▸ QUESTIONS TO ANSWER
(1) Using the court opinion, decide whether each statement agrees with it: (a) The royalties from the copyrights belonged to Mrs. Fiske individually. (b) Mrs. Fiske went eighteen years without filing an account in the Probate Court. (c) The record shows that Mrs. Fiske dealt with the property of the estate as her own. For each, answer yes or no and quote the words of the opinion that settle it.
(2) Write a continuation of the court opinion, starting right after its final sentence.

====== PASSAGE

The sole legatee could not retain the property against the executor, and until proper proceedings are taken in the Probate Court, the legatee could not maintain an action against the trustee. Pritchard v. Norwood, 155 Mass. 539. Cathaway v. Bowles, 136 Mass. 54. Flynn v. Flynn, 183 Mass. 365, and cases cited.
The trustee therefore did not have in its possession, when service of process was made, goods, effects or credits belonging to the defendant. The royalties from the copyrights held by it belonged to the executrix of the will of John Fiske and not to Mrs. Fiske individually.
The fact that Mrs. Fiske has neglected for eighteen years to file an account in the Probate Court, is not of itself sufficient to show that the title to the property has vested in herself as legatee, and mere delay did not give her ownership of the money. See in this connection Field v. Hitchcock, 14 Pick. 405.
If it were a question of taxation, Mrs. Fiske probably would continue to be liable to taxation in her capacity as executrix. St. 1909, c. 490, Part I, § 23, cls. 5, 7. Welch v. Boston, 211 Mass. 178. White v. Mott, 182 Mass. 195. There is nothing in Massachusetts Institute of Technology v. Attorney General, 235 Mass. 288, contrary to what is here decided. The plaintiff contends that the principle established in Blood v. Kane, 130 N. Y. 514, 518, Matter of Mullon, 145 N. Y. 98, Cooper v. Cooper, L. R. 7 H. L. 53, 65, to the effect that substantial proprietorship vests in the residuary legatee or next of kin subject only to the claims of creditors should be followed in the case at bar. But the statute, R. L. c. 189, regulating trustee process, gives the right to attach property in the hands of a third person only when the property belongs to the principal defendant. The remedy is limited by the statute, and *42under our practice of supervising the settlement of estates of deceased persons, where the Probate Court has entire jurisdiction, it cannot be held in this proceeding that the settled practice should be disturbed, and that the property in question passed from the executrix to the legatee, without any action by the Probate Court, and where there is no evidence tending to show that this property was treated as hers. The record does not show that Mrs. Fiske dealt with the property of the estate as her own. See Carleton v. Ashburnham, 102 Mass. 348; Williams v. Acton, 219 Mass. 520.

============
====== DATASET EXCERPTS

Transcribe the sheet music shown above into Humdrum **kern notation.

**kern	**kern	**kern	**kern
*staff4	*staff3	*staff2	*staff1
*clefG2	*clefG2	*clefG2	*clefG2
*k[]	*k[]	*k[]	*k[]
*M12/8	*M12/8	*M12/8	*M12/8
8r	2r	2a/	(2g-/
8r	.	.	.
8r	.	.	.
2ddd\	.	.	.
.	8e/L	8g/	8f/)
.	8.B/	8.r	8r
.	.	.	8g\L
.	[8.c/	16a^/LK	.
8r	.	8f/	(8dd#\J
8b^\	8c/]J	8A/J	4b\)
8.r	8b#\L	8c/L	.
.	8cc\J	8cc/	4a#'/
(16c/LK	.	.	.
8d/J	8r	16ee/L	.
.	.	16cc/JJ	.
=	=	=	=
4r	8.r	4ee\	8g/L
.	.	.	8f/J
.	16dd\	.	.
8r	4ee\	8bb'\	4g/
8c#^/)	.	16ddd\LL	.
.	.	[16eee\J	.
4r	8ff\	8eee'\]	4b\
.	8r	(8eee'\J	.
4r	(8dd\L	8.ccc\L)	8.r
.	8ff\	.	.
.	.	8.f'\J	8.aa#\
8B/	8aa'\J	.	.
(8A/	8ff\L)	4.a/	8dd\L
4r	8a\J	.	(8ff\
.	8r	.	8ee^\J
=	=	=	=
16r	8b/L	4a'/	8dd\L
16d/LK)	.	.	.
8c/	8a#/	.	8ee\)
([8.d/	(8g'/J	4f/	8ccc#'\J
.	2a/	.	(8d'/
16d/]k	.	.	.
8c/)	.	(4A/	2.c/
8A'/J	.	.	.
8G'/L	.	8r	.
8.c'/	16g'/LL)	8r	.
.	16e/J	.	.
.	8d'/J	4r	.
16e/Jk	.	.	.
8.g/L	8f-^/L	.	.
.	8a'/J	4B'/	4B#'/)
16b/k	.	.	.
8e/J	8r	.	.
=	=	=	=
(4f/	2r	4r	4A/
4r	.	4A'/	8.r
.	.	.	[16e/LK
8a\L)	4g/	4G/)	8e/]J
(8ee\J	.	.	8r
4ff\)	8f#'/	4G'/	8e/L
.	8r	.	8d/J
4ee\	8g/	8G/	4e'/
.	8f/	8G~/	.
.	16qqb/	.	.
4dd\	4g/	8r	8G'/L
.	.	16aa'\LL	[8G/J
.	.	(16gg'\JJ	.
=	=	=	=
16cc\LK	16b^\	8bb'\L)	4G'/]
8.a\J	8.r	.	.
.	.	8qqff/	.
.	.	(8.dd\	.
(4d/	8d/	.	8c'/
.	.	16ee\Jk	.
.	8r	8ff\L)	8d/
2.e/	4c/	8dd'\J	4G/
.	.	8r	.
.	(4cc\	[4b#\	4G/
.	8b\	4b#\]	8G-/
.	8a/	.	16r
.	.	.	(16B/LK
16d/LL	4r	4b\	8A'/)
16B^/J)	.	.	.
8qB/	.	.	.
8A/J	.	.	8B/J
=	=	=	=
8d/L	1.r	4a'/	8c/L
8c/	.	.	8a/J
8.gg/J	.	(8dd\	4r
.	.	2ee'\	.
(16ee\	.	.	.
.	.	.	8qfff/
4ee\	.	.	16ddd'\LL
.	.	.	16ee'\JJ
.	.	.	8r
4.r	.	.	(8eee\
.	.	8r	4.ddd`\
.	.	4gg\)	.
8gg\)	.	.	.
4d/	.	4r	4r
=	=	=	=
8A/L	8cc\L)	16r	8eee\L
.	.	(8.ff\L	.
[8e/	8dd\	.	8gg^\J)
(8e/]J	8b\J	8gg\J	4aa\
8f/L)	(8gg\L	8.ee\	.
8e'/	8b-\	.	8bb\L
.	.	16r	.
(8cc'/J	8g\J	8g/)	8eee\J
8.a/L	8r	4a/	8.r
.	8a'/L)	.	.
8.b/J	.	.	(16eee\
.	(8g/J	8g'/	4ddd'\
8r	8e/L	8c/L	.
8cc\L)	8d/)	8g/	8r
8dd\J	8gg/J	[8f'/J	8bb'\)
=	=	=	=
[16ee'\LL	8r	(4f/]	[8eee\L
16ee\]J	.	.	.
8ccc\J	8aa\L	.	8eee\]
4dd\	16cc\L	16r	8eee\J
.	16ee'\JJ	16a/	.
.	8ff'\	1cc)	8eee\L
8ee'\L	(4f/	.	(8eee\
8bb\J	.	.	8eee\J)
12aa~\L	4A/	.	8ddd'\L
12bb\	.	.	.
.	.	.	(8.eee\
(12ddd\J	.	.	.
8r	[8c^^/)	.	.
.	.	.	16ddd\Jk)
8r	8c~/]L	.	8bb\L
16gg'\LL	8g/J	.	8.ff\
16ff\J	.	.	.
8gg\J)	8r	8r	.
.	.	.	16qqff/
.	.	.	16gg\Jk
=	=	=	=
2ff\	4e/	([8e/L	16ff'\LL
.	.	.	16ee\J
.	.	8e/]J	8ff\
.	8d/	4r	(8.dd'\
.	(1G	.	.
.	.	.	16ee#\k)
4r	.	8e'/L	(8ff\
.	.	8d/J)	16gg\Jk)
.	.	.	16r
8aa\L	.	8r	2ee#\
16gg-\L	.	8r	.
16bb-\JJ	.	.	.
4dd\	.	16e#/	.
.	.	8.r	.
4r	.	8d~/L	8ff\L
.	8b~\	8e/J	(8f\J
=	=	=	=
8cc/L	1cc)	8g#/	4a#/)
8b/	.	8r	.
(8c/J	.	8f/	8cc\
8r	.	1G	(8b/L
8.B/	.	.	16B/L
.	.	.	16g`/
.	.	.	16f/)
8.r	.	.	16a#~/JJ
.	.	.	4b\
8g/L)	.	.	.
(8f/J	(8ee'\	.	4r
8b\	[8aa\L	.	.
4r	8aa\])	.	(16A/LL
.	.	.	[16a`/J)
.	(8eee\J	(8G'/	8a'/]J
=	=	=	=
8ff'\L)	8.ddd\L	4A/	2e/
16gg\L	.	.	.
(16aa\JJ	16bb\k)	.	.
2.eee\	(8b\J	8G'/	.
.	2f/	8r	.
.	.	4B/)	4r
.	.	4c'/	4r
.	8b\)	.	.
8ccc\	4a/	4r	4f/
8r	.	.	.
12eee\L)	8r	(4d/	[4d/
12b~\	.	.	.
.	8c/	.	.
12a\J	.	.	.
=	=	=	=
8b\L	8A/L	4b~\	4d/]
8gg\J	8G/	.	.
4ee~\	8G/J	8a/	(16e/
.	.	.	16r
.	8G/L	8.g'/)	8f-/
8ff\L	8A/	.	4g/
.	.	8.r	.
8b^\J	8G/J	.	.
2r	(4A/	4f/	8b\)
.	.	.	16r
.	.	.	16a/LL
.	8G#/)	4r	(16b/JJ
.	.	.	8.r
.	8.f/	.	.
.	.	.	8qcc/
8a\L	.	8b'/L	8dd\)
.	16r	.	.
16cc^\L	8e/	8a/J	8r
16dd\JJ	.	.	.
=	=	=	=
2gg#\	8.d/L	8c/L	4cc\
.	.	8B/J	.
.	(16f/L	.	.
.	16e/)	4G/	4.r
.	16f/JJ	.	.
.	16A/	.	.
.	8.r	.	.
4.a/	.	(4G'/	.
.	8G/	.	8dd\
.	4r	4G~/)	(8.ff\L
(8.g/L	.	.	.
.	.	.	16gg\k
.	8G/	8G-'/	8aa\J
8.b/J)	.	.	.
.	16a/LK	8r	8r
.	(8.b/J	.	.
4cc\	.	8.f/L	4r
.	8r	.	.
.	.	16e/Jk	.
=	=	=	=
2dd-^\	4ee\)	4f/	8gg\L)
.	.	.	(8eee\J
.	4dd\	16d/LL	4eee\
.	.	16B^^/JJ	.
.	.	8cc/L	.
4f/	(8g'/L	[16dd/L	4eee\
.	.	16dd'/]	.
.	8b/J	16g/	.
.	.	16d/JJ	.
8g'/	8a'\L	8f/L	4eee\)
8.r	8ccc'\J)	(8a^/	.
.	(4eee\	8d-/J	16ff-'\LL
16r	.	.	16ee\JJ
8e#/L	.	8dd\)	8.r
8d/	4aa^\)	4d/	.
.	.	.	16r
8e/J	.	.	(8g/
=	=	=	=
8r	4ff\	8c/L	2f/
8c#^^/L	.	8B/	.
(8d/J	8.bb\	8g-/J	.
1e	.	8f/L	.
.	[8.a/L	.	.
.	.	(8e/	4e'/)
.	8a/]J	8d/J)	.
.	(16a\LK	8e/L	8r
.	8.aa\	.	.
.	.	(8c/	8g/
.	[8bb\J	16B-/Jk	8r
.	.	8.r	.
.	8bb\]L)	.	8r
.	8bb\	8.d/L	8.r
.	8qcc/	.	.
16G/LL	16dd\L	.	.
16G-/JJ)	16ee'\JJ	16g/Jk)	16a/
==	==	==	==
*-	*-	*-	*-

============

▸ ANSWERS BY ITEM NUMBER
(1)
(a) No: "The royalties from the copyrights held by it belonged to the executrix of the will of John Fiske and not to Mrs. Fiske individually."
(b) Yes: "Mrs. Fiske has neglected for eighteen years to file an account in the Probate Court"
(c) No: "The record does not show that Mrs. Fiske dealt with the property of the estate as her own."

(2)
While there is some conflict in the earlier decisions as to the right of an adverse claimant to show that there is nothing due from the trustee of the principal defendant, it is now settled that a claimant in trustee process may be admitted as a party even if his title is not derived from the defendant by assignment and the claimant may show that there is nothing due from the alleged trustee to the principal defendant. Eastern Fur & Skin Co. v. Sternfeld, 233 Mass. 210. Wilde v. Mahaney, 183 Mass. 455. Sheehan v. Marston, 132 Mass. 161. Randall v. Way, 111 Mass. 506.
As there was nothing due the defendant from the trustee, it should have been discharged.

Judgment dismissing the report reversed and an order is to he entered discharging the trustee.